Authorization is the process of granting permissions to an authenticated identity. You grant permissions in Amazon IoT Core using Amazon IoT Core and IAM policies. This topic covers Amazon IoT Core policies. For more information about IAM policies, see Identity and access management for Amazon IoT and How Amazon IoT works with IAM.

Amazon IoT Core policies determine what an authenticated identity can do. An authenticated identity is used by devices, mobile applications, web applications, and desktop applications. An authenticated identity can even be a user typing Amazon IoT Core CLI commands. An identity can execute Amazon IoT Core operations only if it has a policy that grants it permission for those operations.

Both Amazon IoT Core policies and IAM policies are used with Amazon IoT Core to control the operations an identity (also called a principal) can perform. The policy type you use depends on the type of identity you are using to authenticate with Amazon IoT Core.

Amazon IoT Core operations are divided into two groups:

  • Control plane API allows you to perform administrative tasks like creating or updating certificates, things, rules, and so on.

  • Data plane API allows you send data to and receive data from Amazon IoT Core.

The type of policy you use depends on whether you are using control plane or data plane API.

The following table shows the identity types, the protocols they use, and the policy types that can be used for authorization.

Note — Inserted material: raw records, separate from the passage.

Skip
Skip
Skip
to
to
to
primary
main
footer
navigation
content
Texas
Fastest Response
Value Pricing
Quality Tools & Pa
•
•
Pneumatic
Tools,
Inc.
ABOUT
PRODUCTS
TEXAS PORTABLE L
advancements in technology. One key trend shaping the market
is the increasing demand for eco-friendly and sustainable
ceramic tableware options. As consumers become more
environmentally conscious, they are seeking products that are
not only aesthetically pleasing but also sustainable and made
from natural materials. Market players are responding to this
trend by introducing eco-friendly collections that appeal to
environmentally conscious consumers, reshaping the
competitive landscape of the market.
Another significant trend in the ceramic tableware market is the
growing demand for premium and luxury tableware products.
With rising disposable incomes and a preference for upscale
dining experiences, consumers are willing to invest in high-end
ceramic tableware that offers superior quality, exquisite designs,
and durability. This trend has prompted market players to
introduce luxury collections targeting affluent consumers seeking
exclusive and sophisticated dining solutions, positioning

Amazon IoT Core data plane API and policy types
Protocol and authentication mechanism SDK Identity type Policy type
MQTT over TLS/TCP, TLS mutual authentication (port 8883 or 443)) Amazon IoT Device SDK X.509 certificates Amazon IoT Core policy
MQTT over HTTPS/WebSocket, Amazon SigV4 authentication (port 443) Amazon Mobile SDK Authenticated Amazon Cognito identity IAM and Amazon IoT Core policies
Unauthenticated Amazon Cognito identity IAM policy
IAM, or federated identity IAM policy
HTTPS, Amazon Signature Version 4 authentication (port 443) Amazon CLI Amazon Cognito, IAM, or federated identity IAM policy
HTTPS, TLS mutual authentication (port 8443) No SDK support X.509 certificates Amazon IoT Core policy
HTTPS over custom authentication (Port 443) Amazon IoT Device SDK Custom authorizer Custom authorizer policy
Amazon IoT Core control plane API and policy types
Protocol and authentication mechanism SDK Identity type Policy type
HTTPS Amazon Signature Version 4 authentication (port 443) Amazon CLI Amazon Cognito identity IAM policy
IAM, or federated identity IAM policy

Amazon IoT Core policies are attached to X.509 certificates, Amazon Cognito identities, or thing groups. IAM policies are attached to an IAM user, group, or role. If you use the Amazon IoT console or the Amazon IoT Core CLI to attach the policy (to a certificate, Amazon Cognito Identity, or thing group), you use an Amazon IoT Core policy. Otherwise, you use an IAM policy. Amazon IoT Core policies attached to a thing group applies to any thing within that thing group. For the Amazon IoT Core policy to take effect, the clientId and the thing name must match.

Policy-based authorization is a powerful tool. It gives you complete control over what a device, user, or application can do in Amazon IoT Core. For example, consider a device connecting to Amazon IoT Core with a certificate. You can allow the device to access all MQTT topics, or you can restrict its access to a single topic. In another example, consider a user typing CLI commands at the command line. By using a policy, you can allow or deny access to any command or Amazon IoT Core resource for the user. You can also control an application's access to Amazon IoT Core resources.

Changes made to a policy can take a few minutes to become effective because of how Amazon IoT caches the policy documents. That is, it may take a few minutes to access a resource that has recently been granted access, and a resource may be accessible for several minutes after its access has been revoked.